志保は顔を上げ、廃工場を見据えた。結界…それも自分が使うのと同じ系列の術…が結ばれているのが分かった。英慎に向き直ると、深くうなずいた。
「間違いありません。寧礼の術です」
志保の言葉に、英慎はうなずき、他の千滝宗の面々は気まずそうだったり、驚きであったり、それぞれの表情を示した。寧礼が関わっていることに半信半疑、或いはただ信じたくない、という気持ちの者が大半だったのだ。だが、今、志保が断言したことで全てが否定された。

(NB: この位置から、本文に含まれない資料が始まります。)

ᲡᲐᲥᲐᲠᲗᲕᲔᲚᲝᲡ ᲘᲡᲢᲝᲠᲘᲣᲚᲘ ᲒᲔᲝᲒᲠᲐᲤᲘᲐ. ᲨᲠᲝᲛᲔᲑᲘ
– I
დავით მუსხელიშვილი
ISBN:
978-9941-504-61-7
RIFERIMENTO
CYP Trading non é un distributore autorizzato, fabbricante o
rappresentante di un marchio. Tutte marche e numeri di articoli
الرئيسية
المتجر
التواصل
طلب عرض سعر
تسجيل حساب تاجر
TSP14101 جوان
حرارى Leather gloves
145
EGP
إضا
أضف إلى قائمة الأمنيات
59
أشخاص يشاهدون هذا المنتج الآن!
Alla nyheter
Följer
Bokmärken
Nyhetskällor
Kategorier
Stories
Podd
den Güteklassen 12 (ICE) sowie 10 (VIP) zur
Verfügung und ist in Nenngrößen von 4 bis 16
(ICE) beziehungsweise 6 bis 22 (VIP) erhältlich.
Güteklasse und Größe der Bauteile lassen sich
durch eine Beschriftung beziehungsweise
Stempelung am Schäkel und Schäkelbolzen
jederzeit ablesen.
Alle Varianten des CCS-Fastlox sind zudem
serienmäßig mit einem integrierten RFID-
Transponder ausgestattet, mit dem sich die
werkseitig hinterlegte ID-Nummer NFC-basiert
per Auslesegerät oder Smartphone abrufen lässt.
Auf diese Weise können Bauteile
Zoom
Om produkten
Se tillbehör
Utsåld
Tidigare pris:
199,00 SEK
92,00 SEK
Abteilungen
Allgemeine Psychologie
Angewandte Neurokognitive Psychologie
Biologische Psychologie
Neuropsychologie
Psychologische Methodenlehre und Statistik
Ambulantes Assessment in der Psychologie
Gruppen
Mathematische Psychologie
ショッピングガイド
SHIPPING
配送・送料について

成り行きを見ていた坊坂と八重樫、藤沢は共に無表情だった。顔も知らない倉瀬の叔父のことなど、実際どうでも良かったのだ。
「では、入る」
英慎が宣言すると、記録係として同行している男が、デジタルビデオを回し始めた。藤沢並に体格の良い、坊主頭の二十代の男二人が、廃工場の出入り口に立った。工場が閉鎖された後、錆の浮いた鎖と南京錠で閉じられていた扉だが、昨日、警察の捜索の際に開錠されて、そのままになっていた。そのため一行は器物破損を行う必要は無かった。
「勝手な行動は…」
「しない」
倉瀬の、特に八重樫に向けての再三の注意がここでも行われた。八重樫は淡々と返答した。坊坂と、英凌の二の腕を掴んでいる藤沢もうなずく。自分と英凌とで三者の勝手な行動を止める、と言って父親を説得した倉瀬だが、実際は英凌を藤沢に見ていてもらう、という状況になっていた。志保の後を、倉瀬、八重樫、英凌と藤沢、坊坂の順で続き、工場内に入る。坊坂の後に、数人の千滝宗の人員が続いた。

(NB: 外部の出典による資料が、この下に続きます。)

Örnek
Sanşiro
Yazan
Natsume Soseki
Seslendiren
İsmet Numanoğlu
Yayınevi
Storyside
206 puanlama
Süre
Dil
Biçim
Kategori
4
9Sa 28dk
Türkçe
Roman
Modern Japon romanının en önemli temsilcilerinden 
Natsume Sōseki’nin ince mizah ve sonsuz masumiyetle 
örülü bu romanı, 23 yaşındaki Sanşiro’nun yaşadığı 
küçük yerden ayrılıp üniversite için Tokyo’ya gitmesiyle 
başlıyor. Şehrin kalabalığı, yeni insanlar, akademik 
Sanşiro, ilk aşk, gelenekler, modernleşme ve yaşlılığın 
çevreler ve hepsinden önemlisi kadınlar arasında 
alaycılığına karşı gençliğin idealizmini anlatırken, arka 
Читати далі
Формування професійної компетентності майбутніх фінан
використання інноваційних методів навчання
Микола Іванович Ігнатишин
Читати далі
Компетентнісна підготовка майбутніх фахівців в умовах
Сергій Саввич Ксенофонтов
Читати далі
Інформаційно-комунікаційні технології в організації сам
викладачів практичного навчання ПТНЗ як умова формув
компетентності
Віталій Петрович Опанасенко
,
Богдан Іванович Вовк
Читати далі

工場の中は、埃っぽく、金属の臭いがした。天井は高く、普通の建物で言えば三階くらいの高さがある。窓は大きく取られていて、硝子が砂埃でくすんでいるものの、屋外から十分な光を取り込んでいた。元は天井からも機械が設置されていたのか、金属の棒とワイヤーロープが残っている。床は、元は青緑に塗られ、黄色の表示テープが貼られていたようだが、今はほとんど剥き出しのコンクリートになっている。灰褐色のビニールシートを被され、放置されている機械が数台と、段ボール、金属網コンテナなどが無造作に置かれているだけだった。入って来た出入り口以外に、車両が直接入り込める大きさの出入り口が一つと、別に扉が幾つかあり、事務所、応接室、工場長室、化粧室、などの表示が取り付けてある。
「二箇所、結ばれています」
緩慢に見える動作で工場内を一周眺めた志保が言った。その目が、事務所と応接室のある方に向けられ、次の瞬間、叫んだ。